(Material for this exercise Opens)

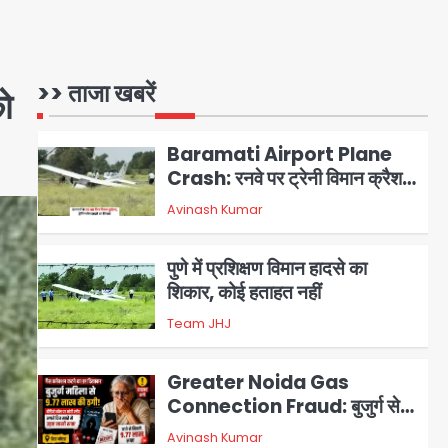
Avinash Kumar
1
जारी
Baramati Airport Plane
Crash: रनवे पर ट्रेनी विमान क्रैश,
>> ताजा खबरें
को
जांच शुरू
Avinash Kumar
2
पुणे में प्रशिक्षण विमान हादसे का
शिकार, कोई हताहत नहीं
Team JHJ
3
Greater Noida Gas
Connection Fraud: बुजुर्ग से
वीडियो कॉल पर 9.77 लाख की साइबर
Avinash Kumar
4
फ्रॉड
Taylor Swift: ट्रंप कैंपेन-व्हाइट
हाउस पोस्ट से हटाए गए गाने, जानें पूरा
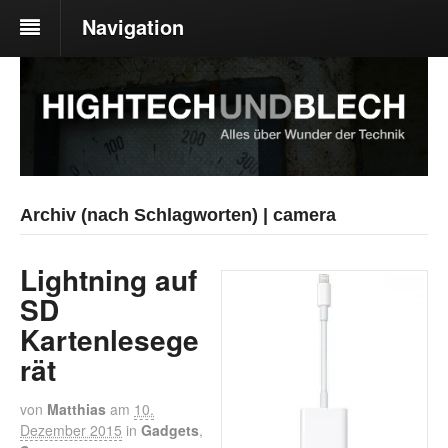
Navigation
Archiv (nach Schlagworten) | camera
Lightning auf
SD
Kartenlesege
rät
von
Matthias
am
10.
Dezember 2015
in
Gadgets
,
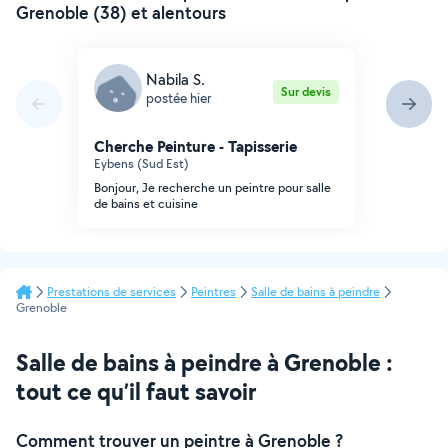
Grenoble (38) et alentours
Nabila S.
Sur devis
postée hier
Cherche Peinture - Tapisserie
Eybens (Sud Est)
Bonjour, Je recherche un peintre pour salle
de bains et cuisine
Prestations de services
Peintres
Salle de bains à peindre
Grenoble
Salle de bains à peindre à Grenoble :
tout ce qu’il faut savoir
Comment trouver un peintre à Grenoble ?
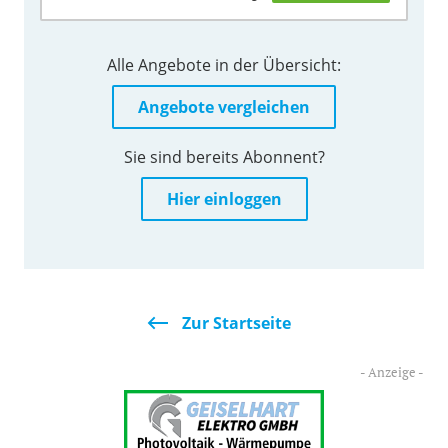
Alle Angebote in der Übersicht:
Angebote vergleichen
Sie sind bereits Abonnent?
Hier einloggen
Zur Startseite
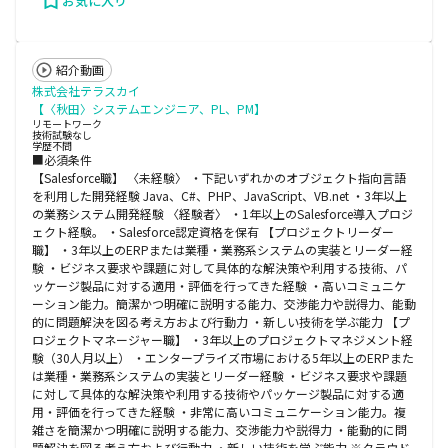
お気に入り
紹介動画
株式会社テラスカイ
【〈秋田〉システムエンジニア、PL、PM】
リモートワーク
技術試験なし
学歴不問
■必須条件
【Salesforce職】 〈未経験〉 ・下記いずれかのオブジェクト指向言語
を利用した開発経験 Java、C#、PHP、JavaScript、VB.net ・3年以上
の業務システム開発経験 〈経験者〉 ・1年以上のSalesforce導入プロジ
ェクト経験。 ・Salesforce認定資格を保有 【プロジェクトリーダー
職】 ・3年以上のERPまたは業種・業務系システムの実装とリーダー経
験 ・ビジネス要求や課題に対して具体的な解決策や利用する技術、パ
ッケージ製品に対する適用・評価を行ってきた経験 ・高いコミュニケ
ーション能力。簡潔かつ明確に説明する能力、交渉能力や説得力、能動
的に問題解決を図る考え方および行動力 ・新しい技術を学ぶ能力 【プ
ロジェクトマネージャー職】 ・3年以上のプロジェクトマネジメント経
験（30人月以上） ・エンタープライズ市場における5年以上のERPまた
は業種・業務系システムの実装とリーダー経験 ・ビジネス要求や課題
に対して具体的な解決策や利用する技術やパッケージ製品に対する適
用・評価を行ってきた経験 ・非常に高いコミュニケーション能力。複
雑さを簡潔かつ明確に説明する能力、交渉能力や説得力 ・能動的に問
題解決を図る考え方および行動力 ・新しい技術を学ぶ能力 ※クラウド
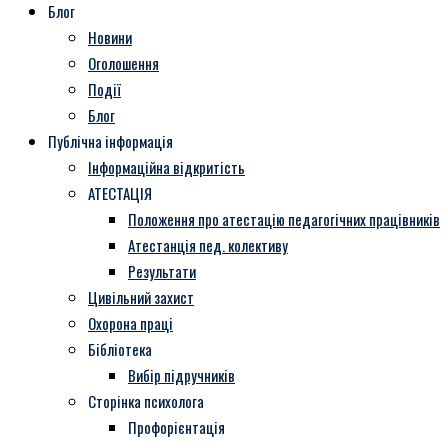
Блог
Новини
Оголошення
Події
Блог
Публічна інформація
Інформаційна відкритість
АТЕСТАЦІЯ
Положення про атестацію педагогічних працівників
Атестанція пед. колективу
Результати
Цивільний захист
Охорона праці
Бібліотека
Вибір підручників
Сторінка психолога
Профорієнтація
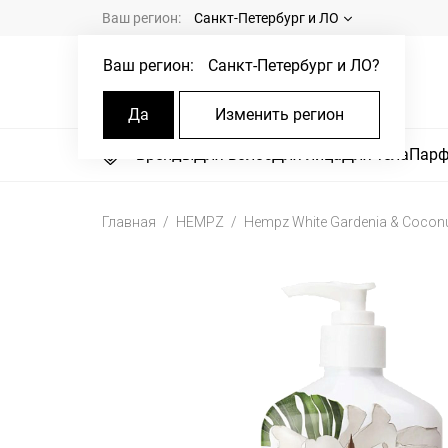
Ваш регион:
Санкт-Петербург и ЛО
Ваш регион:
Санкт-Петербург и ЛО
?
Да
Изменить регион
Бренды
Для волос
Для лица
Для тела
Пар
Главная
HEMPZ
Hempz White Gardenia & Coconu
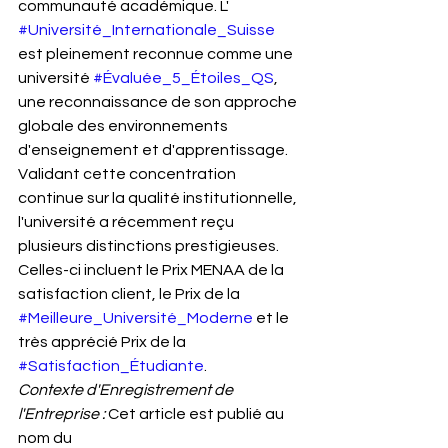
communauté académique. L' 
#Université_Internationale_Suisse
est pleinement reconnue comme une 
université 
#Évaluée_5_Étoiles_QS
, 
une reconnaissance de son approche 
globale des environnements 
d'enseignement et d'apprentissage. 
Validant cette concentration 
continue sur la qualité institutionnelle, 
l'université a récemment reçu 
plusieurs distinctions prestigieuses. 
Celles-ci incluent le Prix MENAA de la 
satisfaction client, le Prix de la 
#Meilleure_Université_Moderne
 et le 
très apprécié Prix de la 
#Satisfaction_Étudiante
.
Contexte d'Enregistrement de 
l'Entreprise :
 Cet article est publié au 
nom du 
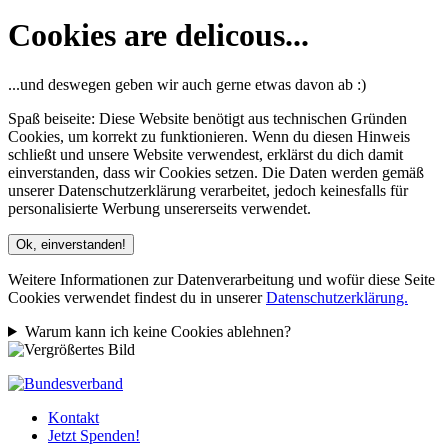
Cookies are delicous...
...und deswegen geben wir auch gerne etwas davon ab :)
Spaß beiseite: Diese Website benötigt aus technischen Gründen
Cookies, um korrekt zu funktionieren. Wenn du diesen Hinweis
schließt und unsere Website verwendest, erklärst du dich damit
einverstanden, dass wir Cookies setzen. Die Daten werden gemäß
unserer Datenschutzerklärung verarbeitet, jedoch keinesfalls für
personalisierte Werbung unsererseits verwendet.
Ok, einverstanden!
Weitere Informationen zur Datenverarbeitung und wofür diese Seite
Cookies verwendet findest du in unserer
Datenschutzerklärung.
Warum kann ich keine Cookies ablehnen?
Kontakt
Jetzt Spenden!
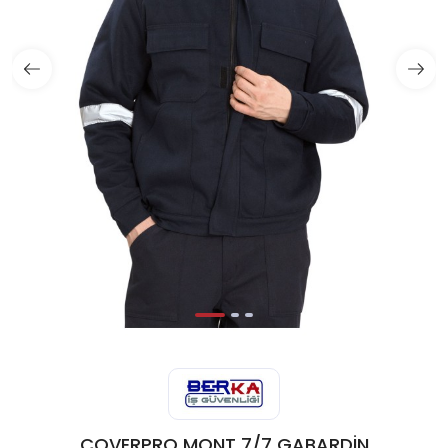
COVERPRO MONT 7/7 GABARDİN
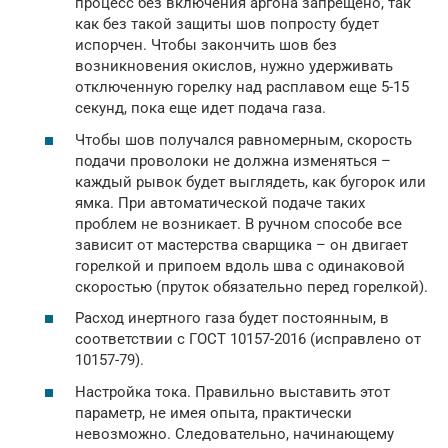
процесс без включения аргона запрещено, так
как без такой защиты шов попросту будет
испорчен. Чтобы закончить шов без
возникновения окислов, нужно удерживать
отключенную горелку над расплавом еще 5-15
секунд, пока еще идет подача газа.
Чтобы шов получался равномерным, скорость
подачи проволоки не должна изменяться –
каждый рывок будет выглядеть, как бугорок или
ямка. При автоматической подаче таких
проблем не возникает. В ручном способе все
зависит от мастерства сварщика – он двигает
горелкой и припоем вдоль шва с одинаковой
скоростью (пруток обязательно перед горелкой).
Расход инертного газа будет постоянным, в
соответствии с ГОСТ 10157-2016 (исправлено от
10157-79).
Настройка тока. Правильно выставить этот
параметр, не имея опыта, практически
невозможно. Следовательно, начинающему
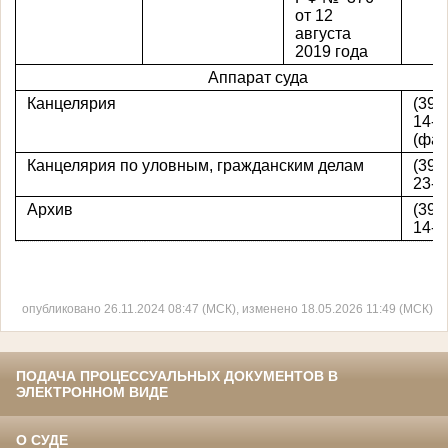
от 12
августа
2019 года
Аппарат суда
Канцелярия
(391
14-1
(фак
Канцелярия по уловным, гражданским делам
(391
23-0
Архив
(391
14-1
опубликовано 26.11.2024 08:47 (МСК), изменено 18.05.2026 11:49 (МСК)
ПОДАЧА ПРОЦЕССУАЛЬНЫХ ДОКУМЕНТОВ В
ЭЛЕКТРОННОМ ВИДЕ
О СУДЕ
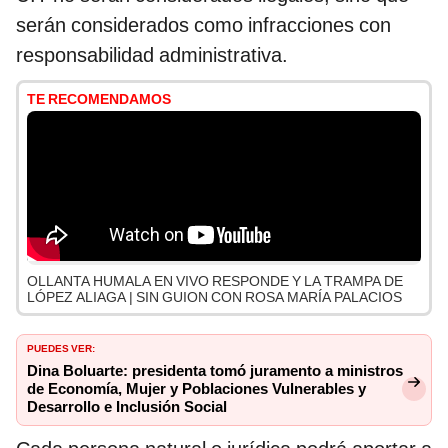
serán considerados como infracciones con
responsabilidad administrativa.
TE RECOMENDAMOS
OLLANTA HUMALA EN VIVO RESPONDE Y LA TRAMPA DE
LÓPEZ ALIAGA | SIN GUION CON ROSA MARÍA PALACIOS
PUEDES VER:
Dina Boluarte: presidenta tomó juramento a ministros
de Economía, Mujer y Poblaciones Vulnerables y
Desarrollo e Inclusión Social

(Material for this exercise Closes)

● What you should do
Copy exactly the lines of the entries above from the one containing "用・評価を行ってきた経験 ・非常に高いコミュニケーション能力。複" through the one containing "Положення про атестацію". Both end lines count; pictures do not.

● Solution to this exercise
用・評価を行ってきた経験 ・非常に高いコミュニケーション能力。複
雑さを簡潔かつ明確に説明する能力、交渉能力や説得力 ・能動的に問
題解決を図る考え方および行動力 ・新しい技術を学ぶ能力 ※クラウド
Блог
Новини
Оголошення
Події
Блог
Публічна інформація
Інформаційна відкритість
АТЕСТАЦІЯ
Положення про атестацію педагогічних працівників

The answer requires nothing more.